Deze uitspraak is vastgesteld door mr. L.A.C. van Nifterick als voorzitter en mr. D.C.J. Peeck en mr. A.M. Wiechers als leden. De beslissing is, in tegenwoordigheid van mr. F.R. Lader als griffier, in het openbaar uitgesproken op 9 januari 2006.
De griffier, De voorzitter,
Afschrift aangetekend
aan partijen verzonden op:
Tegen deze uitspraak kunnen partijen binnen zes weken na de verzenddatum:
- hoger beroep instellen bij het gerechtshof te ‘s-Gravenhage (belastingkamer), Postbus 20021, 2500 EA Den Haag; dan wel
- beroep in cassatie instellen bij de Hoge Raad der Nederlanden (belastingkamer), Postbus 20303, 2500 EH Den Haag, mits de wederpartij daarmee schriftelijk instemt.
N.B. Bij het bestuursorgaan berust de bevoegdheid tot het instellen van beroep in cassatie niet bij de ambtenaar die de procedure voor de rechtbank heeft gevoerd.
Bij het instellen van hoger beroep dan wel beroep in cassatie dient het volgende in acht te worden genomen:
1 – bij het beroepschrift wordt een afschrift van deze uitspraak overgelegd.

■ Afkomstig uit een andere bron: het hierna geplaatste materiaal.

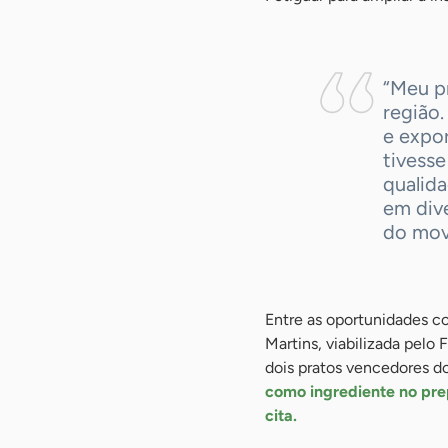
“Meu p
região.
e expo
tivess
qualida
em dive
do mov
Entre as oportunidades co
Martins, viabilizada pelo
dois pratos vencedores d
como ingrediente no pr
cita.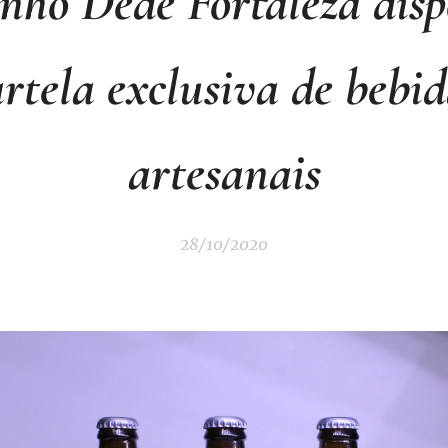
nho Dedé Fortaleza disp
artela exclusiva de bebid
artesanais
28/10/2020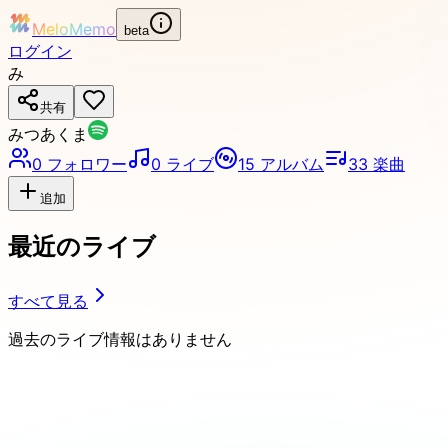
MeloMemo
beta
ログイン
み
共有
みつあくま
0
フォロワー
0
ライブ
15
アルバム
33
楽曲
追加
最近のライブ
すべて見る
過去のライブ情報はありません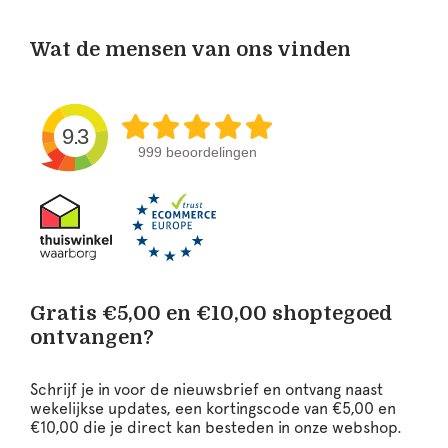
Wat de mensen van ons vinden
9.3
999 beoordelingen
Gratis €5,00 en €10,00 shoptegoed
ontvangen?
Schrijf je in voor de nieuwsbrief en ontvang naast
wekelijkse updates, een kortingscode van €5,00 en
€10,00 die je direct kan besteden in onze webshop.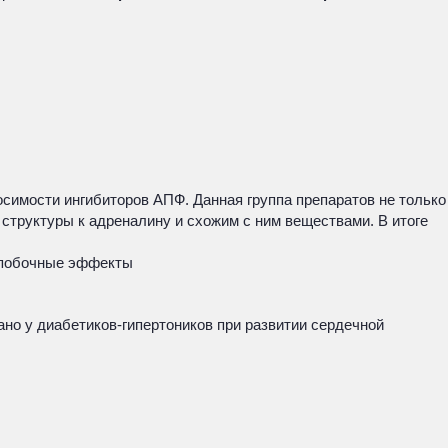
осимости ингибиторов АПФ. Данная группа препаратов не только
структуры к адреналину и схожим с ним веществами. В итоге
и побочные эффекты
ано у диабетиков-гипертоников при развитии сердечной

2 - het beroepschrift moet ondertekend zijn en ten minste het volgende vermelden:
a. de naam en het adres van de indiener;
b. een dagtekening;
c. een omschrijving van de uitspraak waartegen het hoger beroep dan wel het beroep in cassatie is ingesteld;
d. de gronden van het hoger beroep dan wel het beroep in cassatie.
Bij het instellen van beroep in cassatie dient daarnaast in acht te worden genomen dat bij het beroepschrift een schriftelijke verklaring van de wederpartij wordt gevoegd, inhoudende dat wordt ingestemd met het instellen van beroep in cassatie tegen de uitspraak van de rechtbank.